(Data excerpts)
--

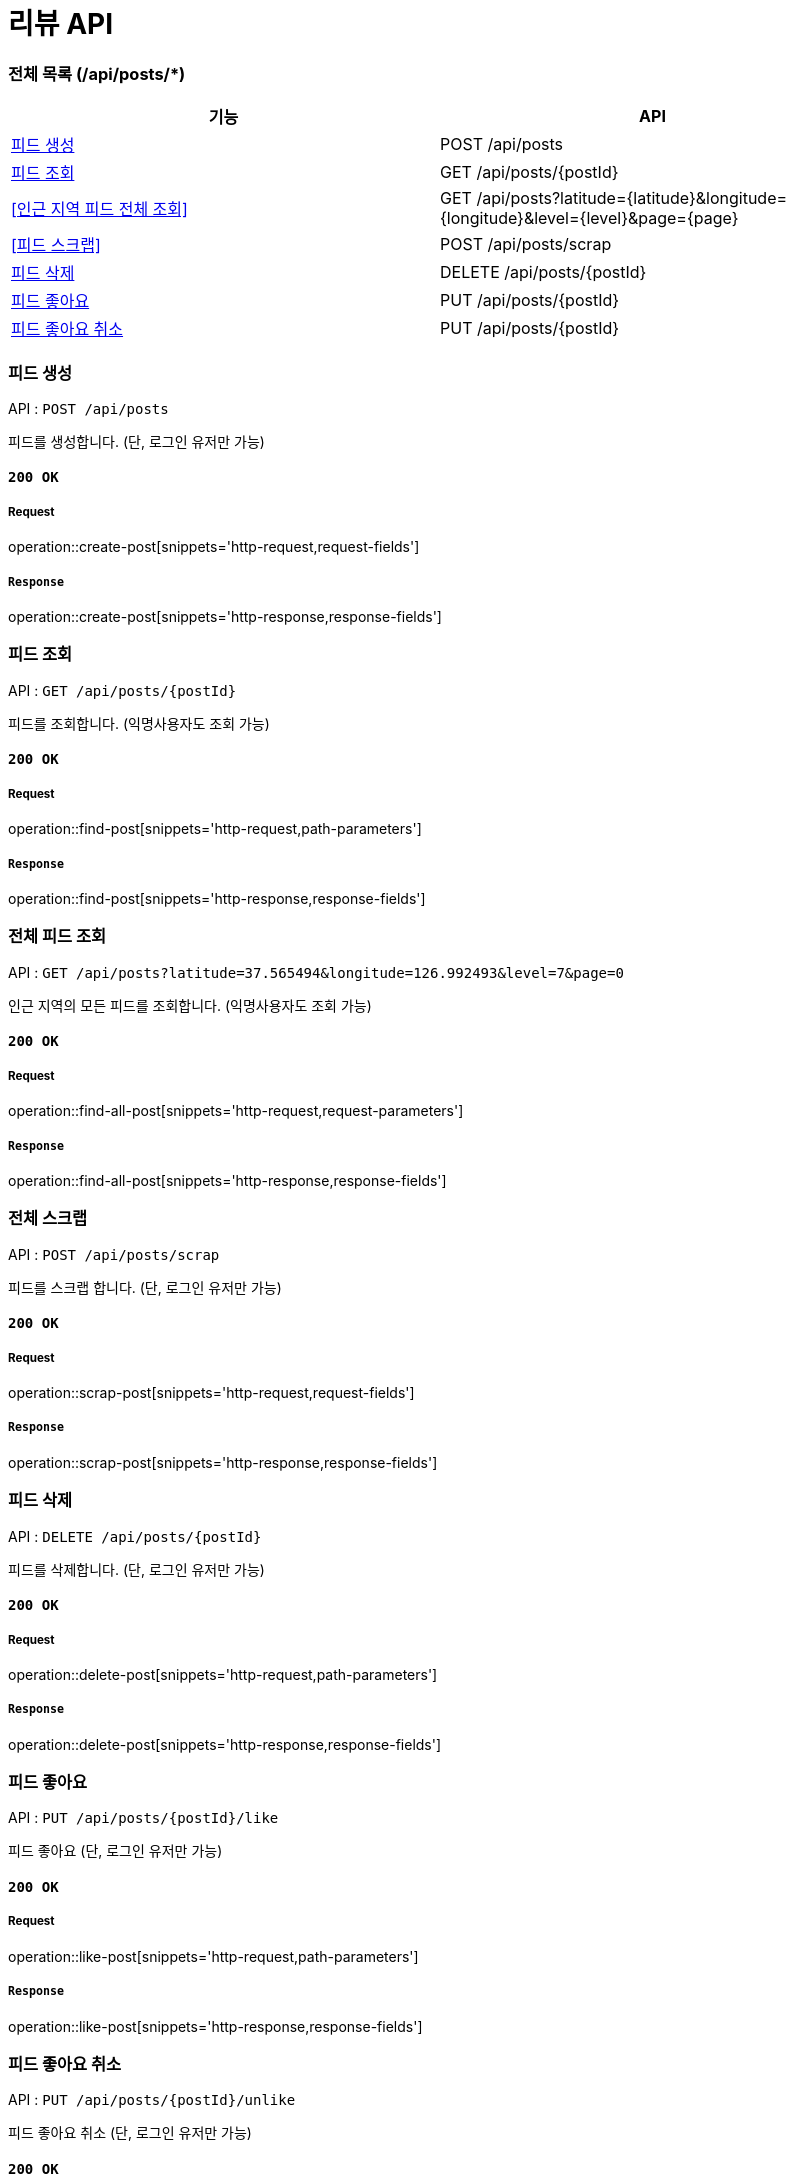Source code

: = 리뷰 API

=== 전체 목록 (/api/posts/*)

[cols=2*]
|===
| 기능 | API

| <<피드 생성>> | POST /api/posts
| <<피드 조회>> | GET /api/posts/{postId}
| <<인근 지역 피드 전체 조회>> | GET /api/posts?latitude={latitude}&longitude={longitude}&level={level}&page={page}
| <<피드 스크랩>> | POST /api/posts/scrap
| <<피드 삭제>> | DELETE /api/posts/{postId}
| <<피드 좋아요>> | PUT /api/posts/{postId}
| <<피드 좋아요 취소>> | PUT /api/posts/{postId}

|===

=== 피드 생성

API : `POST /api/posts`

피드를 생성합니다.
(단, 로그인 유저만 가능)

==== `200 OK`

===== Request

operation::create-post[snippets='http-request,request-fields']

===== `Response`

operation::create-post[snippets='http-response,response-fields']

=== 피드 조회

API : `GET /api/posts/{postId}`

피드를 조회합니다.
(익명사용자도 조회 가능)

==== `200 OK`

===== Request

operation::find-post[snippets='http-request,path-parameters']

===== `Response`

operation::find-post[snippets='http-response,response-fields']

=== 전체 피드 조회

API : `GET /api/posts?latitude=37.565494&longitude=126.992493&level=7&page=0`

인근 지역의 모든 피드를 조회합니다.
(익명사용자도 조회 가능)

==== `200 OK`

===== Request

operation::find-all-post[snippets='http-request,request-parameters']

===== `Response`

operation::find-all-post[snippets='http-response,response-fields']

=== 전체 스크랩

API : `POST /api/posts/scrap`

피드를 스크랩 합니다.
(단, 로그인 유저만 가능)

==== `200 OK`

===== Request

operation::scrap-post[snippets='http-request,request-fields']

===== `Response`

operation::scrap-post[snippets='http-response,response-fields']

=== 피드 삭제

API : `DELETE /api/posts/{postId}`

피드를 삭제합니다.
(단, 로그인 유저만 가능)

==== `200 OK`

===== Request

operation::delete-post[snippets='http-request,path-parameters']

===== `Response`

operation::delete-post[snippets='http-response,response-fields']

=== 피드 좋아요

API : `PUT /api/posts/{postId}/like`

피드 좋아요 (단, 로그인 유저만 가능)

==== `200 OK`

===== Request

operation::like-post[snippets='http-request,path-parameters']

===== `Response`

operation::like-post[snippets='http-response,response-fields']

=== 피드 좋아요 취소

API : `PUT /api/posts/{postId}/unlike`

피드 좋아요 취소 (단, 로그인 유저만 가능)

==== `200 OK`

===== Request

operation::unlike-post[snippets='http-request,path-parameters']

===== `Response`

operation::unlike-post[snippets='http-response,response-fields']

--

The answer must be every line of the records above that holds the word "latitude".

# [Answer section]
| <<인근 지역 피드 전체 조회>> | GET /api/posts?latitude={latitude}&longitude={longitude}&level={level}&page={page}
API : `GET /api/posts?latitude=37.565494&longitude=126.992493&level=7&page=0`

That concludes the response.